**Текстовый фрагмент**
=-=-=
Мой маленький семнадцатилетний друг, сын приятельницы, глупый глупыш и новоиспеченный первокурсник столичного вуза вздыхает:
— Одни провинциалки в группе...
— А ты кто? — интересуюсь.
— Я житель города Минска.
Смотрю в пустые зеленые глаза, там кучка незрелых мыслей сбилась в колтун прямо как кудрявый чуб. Треплю Славку по голове:
— Ты — дурак, маленький.
— А че?
— Вот именно.
Хохочем. Я вспоминаю, как поступала в московское театральное училище, мне посоветовали избавляться потихоньку от певучего провинциального акцента. Мне! Жительнице столичного города Минска. А потом подружка — коренная москвичка, делавшая карьеру модели, жаловалась, что самое сложное в Лондонах, Парижах да Нью–Йорках отряхнуть с себя пыль российских дорог. Интересно, это уже финиш или те, кого мама с папой везли из роддома в двухъярусном красном автобусе, тоже куда–то «понаехали»?
«Провинциальность» — слово премилое, только попало оно в плохое противостояние «столичности». И вот уже ни запах трав, ни вкус родниковой воды не затмят того яркого желания свалить из деревни, которое с 1926 по 1982 год передвинуло миллионы советских сельских жителей в городки, города и мегаполисы.
— Все самое лучшее в городе, але ж я ужо старая, — вздыхала моя бабуля и шла косить траву.
=-=-=
**Указания к работе**
1: Выпишите из текста о провинциальности отрывок: начните со слов «Мой маленький семнадцатилетний» и остановитесь после слов «Ты — дурак, маленький.».
2: Перечислите все города, названия которых прямо упомянуты в тексте о провинциальности. Прилагательные, образованные от названий городов, не учитывайте.
3: Продолжите текст о провинциальности с того места, на котором он заканчивается.
=-=-=
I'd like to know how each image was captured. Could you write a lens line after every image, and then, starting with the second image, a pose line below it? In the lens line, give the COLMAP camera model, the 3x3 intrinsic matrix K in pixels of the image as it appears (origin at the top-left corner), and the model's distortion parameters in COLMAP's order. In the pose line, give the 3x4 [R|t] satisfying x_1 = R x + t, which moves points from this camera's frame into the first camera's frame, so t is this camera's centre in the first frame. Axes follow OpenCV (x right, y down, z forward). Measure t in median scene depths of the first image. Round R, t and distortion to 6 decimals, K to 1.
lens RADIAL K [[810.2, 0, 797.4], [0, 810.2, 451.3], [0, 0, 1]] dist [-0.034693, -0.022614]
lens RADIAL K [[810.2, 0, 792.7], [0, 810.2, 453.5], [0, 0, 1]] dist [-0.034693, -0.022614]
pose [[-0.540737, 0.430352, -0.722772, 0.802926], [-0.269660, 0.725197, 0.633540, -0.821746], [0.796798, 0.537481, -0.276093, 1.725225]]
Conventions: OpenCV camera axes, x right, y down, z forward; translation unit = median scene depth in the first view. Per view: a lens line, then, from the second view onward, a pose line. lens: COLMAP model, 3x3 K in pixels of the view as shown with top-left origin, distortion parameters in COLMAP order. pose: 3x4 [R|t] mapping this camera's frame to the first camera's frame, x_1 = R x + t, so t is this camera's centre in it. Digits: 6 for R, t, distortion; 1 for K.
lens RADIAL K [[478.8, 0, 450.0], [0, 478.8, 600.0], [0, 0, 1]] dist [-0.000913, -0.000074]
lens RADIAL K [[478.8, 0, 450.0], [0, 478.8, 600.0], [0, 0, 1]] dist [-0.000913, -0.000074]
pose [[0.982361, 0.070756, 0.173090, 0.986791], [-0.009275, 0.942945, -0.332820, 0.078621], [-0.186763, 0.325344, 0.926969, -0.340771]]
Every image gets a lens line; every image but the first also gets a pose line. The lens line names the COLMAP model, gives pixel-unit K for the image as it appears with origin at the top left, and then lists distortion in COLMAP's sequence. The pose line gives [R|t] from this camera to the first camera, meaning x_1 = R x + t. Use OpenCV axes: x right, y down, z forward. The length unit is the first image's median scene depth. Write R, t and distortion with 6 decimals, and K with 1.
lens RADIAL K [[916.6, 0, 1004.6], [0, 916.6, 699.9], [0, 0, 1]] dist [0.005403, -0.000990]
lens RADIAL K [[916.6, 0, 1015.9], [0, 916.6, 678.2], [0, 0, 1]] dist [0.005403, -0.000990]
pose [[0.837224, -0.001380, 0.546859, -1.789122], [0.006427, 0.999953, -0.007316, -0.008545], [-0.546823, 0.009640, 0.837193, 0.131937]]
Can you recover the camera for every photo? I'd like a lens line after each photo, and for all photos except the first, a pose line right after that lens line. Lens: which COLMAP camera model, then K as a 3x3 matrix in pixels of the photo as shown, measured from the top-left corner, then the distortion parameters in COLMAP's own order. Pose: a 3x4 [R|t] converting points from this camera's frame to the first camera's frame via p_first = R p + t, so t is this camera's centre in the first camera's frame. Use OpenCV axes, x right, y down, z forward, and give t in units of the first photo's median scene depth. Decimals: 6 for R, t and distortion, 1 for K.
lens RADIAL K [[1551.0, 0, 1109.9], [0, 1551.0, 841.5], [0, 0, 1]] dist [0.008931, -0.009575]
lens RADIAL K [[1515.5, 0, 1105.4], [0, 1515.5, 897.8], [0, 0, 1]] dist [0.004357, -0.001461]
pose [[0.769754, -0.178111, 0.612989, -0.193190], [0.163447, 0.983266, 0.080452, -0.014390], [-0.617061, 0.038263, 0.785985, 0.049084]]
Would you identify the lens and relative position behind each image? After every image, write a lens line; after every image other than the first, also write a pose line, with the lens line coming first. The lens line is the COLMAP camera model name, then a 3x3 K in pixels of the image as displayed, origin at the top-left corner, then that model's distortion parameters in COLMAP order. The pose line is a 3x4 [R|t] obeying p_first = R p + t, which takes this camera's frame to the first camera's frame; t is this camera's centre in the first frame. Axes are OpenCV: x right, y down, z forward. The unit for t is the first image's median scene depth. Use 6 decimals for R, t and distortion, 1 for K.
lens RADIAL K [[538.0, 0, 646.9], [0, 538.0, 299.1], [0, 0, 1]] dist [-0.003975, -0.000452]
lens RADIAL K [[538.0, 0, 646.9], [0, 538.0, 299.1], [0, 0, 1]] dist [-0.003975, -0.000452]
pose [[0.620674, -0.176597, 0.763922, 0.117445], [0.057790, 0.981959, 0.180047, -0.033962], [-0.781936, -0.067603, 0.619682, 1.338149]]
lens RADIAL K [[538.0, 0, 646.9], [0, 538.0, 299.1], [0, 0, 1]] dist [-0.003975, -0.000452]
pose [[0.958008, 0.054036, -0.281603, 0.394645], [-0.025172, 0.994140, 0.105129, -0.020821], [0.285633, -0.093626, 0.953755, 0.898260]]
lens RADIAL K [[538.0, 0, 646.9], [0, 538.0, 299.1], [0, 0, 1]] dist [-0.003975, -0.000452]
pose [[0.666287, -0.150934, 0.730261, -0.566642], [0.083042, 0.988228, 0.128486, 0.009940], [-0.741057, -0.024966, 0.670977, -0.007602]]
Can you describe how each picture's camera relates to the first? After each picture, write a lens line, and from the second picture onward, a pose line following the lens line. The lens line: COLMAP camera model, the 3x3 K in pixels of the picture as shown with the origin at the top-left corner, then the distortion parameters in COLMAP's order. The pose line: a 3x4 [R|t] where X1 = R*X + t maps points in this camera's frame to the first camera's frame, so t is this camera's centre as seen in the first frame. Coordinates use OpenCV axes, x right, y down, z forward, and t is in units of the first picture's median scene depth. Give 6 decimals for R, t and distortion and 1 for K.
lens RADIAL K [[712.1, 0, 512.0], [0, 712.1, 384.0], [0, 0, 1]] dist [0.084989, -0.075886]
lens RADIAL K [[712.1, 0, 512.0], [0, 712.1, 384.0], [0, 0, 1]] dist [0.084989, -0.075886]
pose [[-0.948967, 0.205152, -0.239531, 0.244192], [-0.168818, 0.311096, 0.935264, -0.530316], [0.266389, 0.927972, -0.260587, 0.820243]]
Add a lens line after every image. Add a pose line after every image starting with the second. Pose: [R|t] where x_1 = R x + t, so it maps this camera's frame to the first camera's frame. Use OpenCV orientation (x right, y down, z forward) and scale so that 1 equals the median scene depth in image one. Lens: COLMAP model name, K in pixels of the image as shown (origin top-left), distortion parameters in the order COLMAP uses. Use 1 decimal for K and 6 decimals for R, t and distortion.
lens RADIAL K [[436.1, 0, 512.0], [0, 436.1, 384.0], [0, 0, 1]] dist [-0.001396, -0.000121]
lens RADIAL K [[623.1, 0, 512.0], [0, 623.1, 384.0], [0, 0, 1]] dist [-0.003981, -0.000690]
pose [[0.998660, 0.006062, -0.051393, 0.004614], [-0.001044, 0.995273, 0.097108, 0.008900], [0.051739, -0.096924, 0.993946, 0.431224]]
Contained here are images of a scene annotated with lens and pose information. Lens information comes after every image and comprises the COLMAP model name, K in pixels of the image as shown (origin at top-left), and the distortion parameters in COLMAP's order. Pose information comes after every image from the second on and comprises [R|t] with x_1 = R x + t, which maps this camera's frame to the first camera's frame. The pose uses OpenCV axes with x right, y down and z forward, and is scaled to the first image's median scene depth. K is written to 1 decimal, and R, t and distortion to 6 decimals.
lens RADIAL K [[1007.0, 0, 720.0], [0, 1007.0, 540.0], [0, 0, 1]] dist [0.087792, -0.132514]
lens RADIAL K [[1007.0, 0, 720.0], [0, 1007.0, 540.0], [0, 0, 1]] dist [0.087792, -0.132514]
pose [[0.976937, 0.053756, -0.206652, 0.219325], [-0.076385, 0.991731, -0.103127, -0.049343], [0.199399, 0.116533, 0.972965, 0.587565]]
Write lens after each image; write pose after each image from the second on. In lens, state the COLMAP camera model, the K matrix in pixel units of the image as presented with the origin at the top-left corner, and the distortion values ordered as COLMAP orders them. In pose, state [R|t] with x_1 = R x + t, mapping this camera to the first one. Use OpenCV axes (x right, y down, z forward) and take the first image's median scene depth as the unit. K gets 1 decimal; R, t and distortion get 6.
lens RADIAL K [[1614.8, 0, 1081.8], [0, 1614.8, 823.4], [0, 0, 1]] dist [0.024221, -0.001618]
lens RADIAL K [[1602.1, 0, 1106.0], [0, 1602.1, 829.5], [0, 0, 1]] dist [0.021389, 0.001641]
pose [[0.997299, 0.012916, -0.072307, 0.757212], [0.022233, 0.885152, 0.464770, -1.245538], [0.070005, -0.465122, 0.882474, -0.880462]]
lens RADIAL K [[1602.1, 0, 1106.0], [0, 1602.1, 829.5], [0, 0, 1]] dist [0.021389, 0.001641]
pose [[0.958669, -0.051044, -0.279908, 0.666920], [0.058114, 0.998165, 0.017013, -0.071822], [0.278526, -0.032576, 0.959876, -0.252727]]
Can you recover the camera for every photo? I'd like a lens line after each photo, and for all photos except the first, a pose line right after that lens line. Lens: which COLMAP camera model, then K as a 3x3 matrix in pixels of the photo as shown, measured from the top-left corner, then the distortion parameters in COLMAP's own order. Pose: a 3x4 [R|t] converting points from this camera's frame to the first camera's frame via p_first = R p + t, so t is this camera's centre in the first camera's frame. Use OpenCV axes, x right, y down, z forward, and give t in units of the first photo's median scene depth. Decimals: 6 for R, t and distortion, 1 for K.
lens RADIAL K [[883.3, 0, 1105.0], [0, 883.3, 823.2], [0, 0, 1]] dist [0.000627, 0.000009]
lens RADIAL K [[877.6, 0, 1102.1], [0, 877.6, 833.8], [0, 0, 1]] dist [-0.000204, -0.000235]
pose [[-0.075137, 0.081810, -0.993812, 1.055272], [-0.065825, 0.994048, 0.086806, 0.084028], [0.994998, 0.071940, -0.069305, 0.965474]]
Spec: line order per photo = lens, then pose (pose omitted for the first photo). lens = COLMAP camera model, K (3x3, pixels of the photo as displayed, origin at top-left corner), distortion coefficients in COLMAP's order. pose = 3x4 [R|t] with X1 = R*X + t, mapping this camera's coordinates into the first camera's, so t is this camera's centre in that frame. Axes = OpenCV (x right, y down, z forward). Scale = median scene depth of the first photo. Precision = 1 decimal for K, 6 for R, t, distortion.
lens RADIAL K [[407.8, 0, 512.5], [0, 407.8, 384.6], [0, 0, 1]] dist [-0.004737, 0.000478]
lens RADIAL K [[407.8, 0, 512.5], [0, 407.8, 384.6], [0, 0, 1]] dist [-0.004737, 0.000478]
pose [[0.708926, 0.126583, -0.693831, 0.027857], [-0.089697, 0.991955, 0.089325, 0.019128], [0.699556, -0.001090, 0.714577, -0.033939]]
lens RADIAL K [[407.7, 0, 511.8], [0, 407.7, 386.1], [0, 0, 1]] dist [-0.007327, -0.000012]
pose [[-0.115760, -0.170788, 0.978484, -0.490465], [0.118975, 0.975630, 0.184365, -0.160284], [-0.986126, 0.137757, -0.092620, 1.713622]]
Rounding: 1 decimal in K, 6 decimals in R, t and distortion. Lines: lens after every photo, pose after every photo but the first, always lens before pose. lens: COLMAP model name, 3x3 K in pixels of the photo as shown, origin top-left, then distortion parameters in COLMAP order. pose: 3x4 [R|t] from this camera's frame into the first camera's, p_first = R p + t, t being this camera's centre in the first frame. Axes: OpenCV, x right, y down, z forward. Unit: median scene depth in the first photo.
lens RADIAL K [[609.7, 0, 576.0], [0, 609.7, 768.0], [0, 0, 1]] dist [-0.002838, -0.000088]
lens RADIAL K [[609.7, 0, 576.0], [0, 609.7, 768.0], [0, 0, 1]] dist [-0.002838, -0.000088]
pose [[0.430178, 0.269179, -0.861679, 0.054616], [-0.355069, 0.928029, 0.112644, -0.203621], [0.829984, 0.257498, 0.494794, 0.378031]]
=-=-=
**Ответы по заданиям**
1:
Мой маленький семнадцатилетний друг, сын приятельницы, глупый глупыш и новоиспеченный первокурсник столичного вуза вздыхает:
— Одни провинциалки в группе...
— А ты кто? — интересуюсь.
— Я житель города Минска.
Смотрю в пустые зеленые глаза, там кучка незрелых мыслей сбилась в колтун прямо как кудрявый чуб. Треплю Славку по голове:
— Ты — дурак, маленький.

2: Минск, Лондон, Париж, Нью-Йорк

3:
Я обожала этот запах. Смотрела, как лихо она управляется с зарослями, и мысли не было, что это тяжело. В городе летом плавился асфальт, а здесь, в деревне, из коровы лилось теплое молоко и сыпались с деревьев сливы. Именно так, мне казалось, что здесь, в деревне, все делается само собой. И само по себе — хорошо! Я мечтала пойти учиться в сельскую школу. Там шлепали по попе. В городе смотрели строго и мстительно обещали исключить из пионерской организации. Приходилось бояться. Лучше б побили. Как–то ближе к осени я попросила родителей не забирать меня от бабушки.
— Ты что?! Совсем рехнулась, не представляешь, что там за жизнь...
Мои папа с мамой «понаехали». С маленькими чемоданчиками, бились за место под городским солнцем, ждали квартиру в столичном районе. Гордились новой пропиской. Внесли манатки и меня.
— Ты родилась в городе Минске, в роддоме на улице Володарского, — с гордостью докладывала мама.
Это все передается, чувствуется, со временем я стала делить людей на городских и деревенских.
— Колхозница!
Это было обидно, хотя после такого «обзывательства» кто–то обязательно добавлял:
— Колхозники нас кормят!
Но это было абстрактно, потому что молоко приезжало в круглом баке автомобиля минского молокозавода, а хлеб пекся на минском хлебокомбинате. И точка.
Провинциальность в том негативном контексте, которым слово это наделили... сами провинциалы, — вещь в себе. Существует, питаясь местечковой ментальностью. Пишу, а в голове все всплывают эпизоды из фильма «Любовь и голуби»:
— Людк, а Людк, тьфу, деревня!
Отличная кинолента, хорошая тема. Старая, как большие города.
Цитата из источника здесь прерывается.